Vis-à-vis d’un autre artiste que l’on range d’ordinaire parmi les précurseurs de Michel-Ange, le problème est plus compliqué : je veux parler de Luca Signorelli, le peintre au Jugement dernier d’Orviéto. Que de fois n’a-t-on pas affirmé que les études anatomiques de Signorelli avaient servi de point de départ à celles de Michel-Ange, de même que sa recherche de la musculature et sa passion pour les effets de torse ! En réalité, le Jugement dernier d’Orviéto, commencé en 1499 seulement, n’a été terminé que vers 1505. Or, longtemps auparavant, dans le Combat des Centaures et des Lapithes notamment, Michel-Ange avait montré à quel point il possédait la connaissance de la structure anatomique du corps humain et avec quelle puissance il savait la mettre en relief. Ce ne fut que dans le Jugement dernier de la chapelle Sixtine qu’il s’inspira du Jugement dernier de Signorelli : le démon qui descend, portant une femme sur le dos, rappelle, par sa disposition générale, le motif analogue peint à Orviéto. Mais la force aveugle qui s’appelle le destin eut plus de part à cette rencontre que la volonté bien réfléchie de Michel-Ange, qui certainement ne s’appliqua jamais, de propos délibéré, à imiter Signorelli, artiste encore passablement archaïque, comme il avait imité, par exemple, l’antiquité ou Jacopo della Quercia. Bien plus, Signorelli, à son tour, devint tributaire de celui que l’on a représenté comme son plagiaire : il copia en grisaille la Pietà de Saint-Pierre de Rome.

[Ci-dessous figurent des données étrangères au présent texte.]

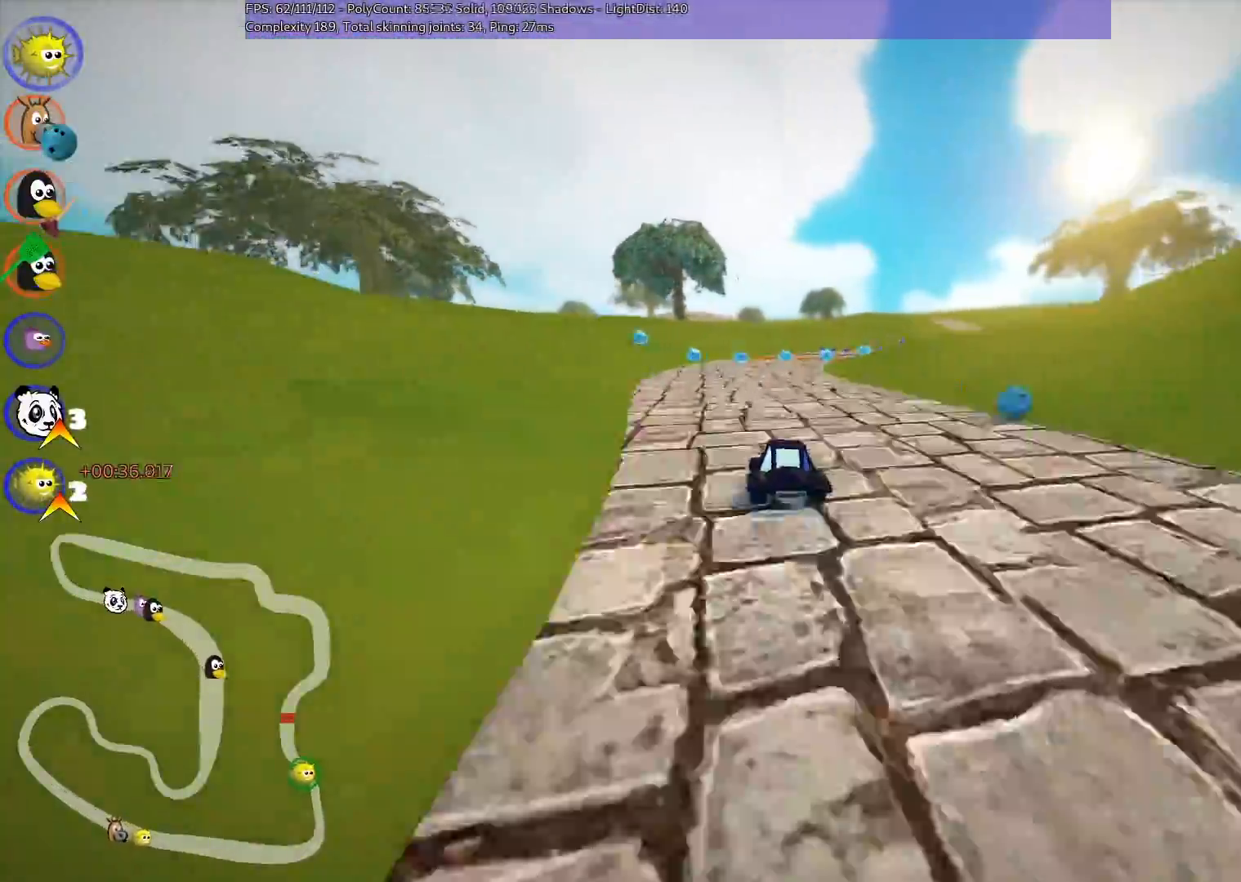
{"keys": ["left", "m", "up"], "events": [[133, "right", "down"], [183, "m", "down"], [183, "n", "down"], [233, "left", "down"], [283, "n", "up"], [283, "right", "up"]]}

Si l’on tient sous ce rapport à découvrir des précurseurs à Michel-Ange, pourquoi ne pas évoquer le souvenir d’Andréa Verrocchio et d’Antonio Pollajuolo, dont les recherches persistantes firent faire un si grand pas aux études anatomiques ? Tous deux avaient depuis longtemps quitté leur ville natale pour se fixer, l’un à Venise, l’autre à Rome ; mais dans un milieu aussi effervescent que Florence, leurs enseignemens, même indirects, ne pouvaient manquer de laisser une trace durable.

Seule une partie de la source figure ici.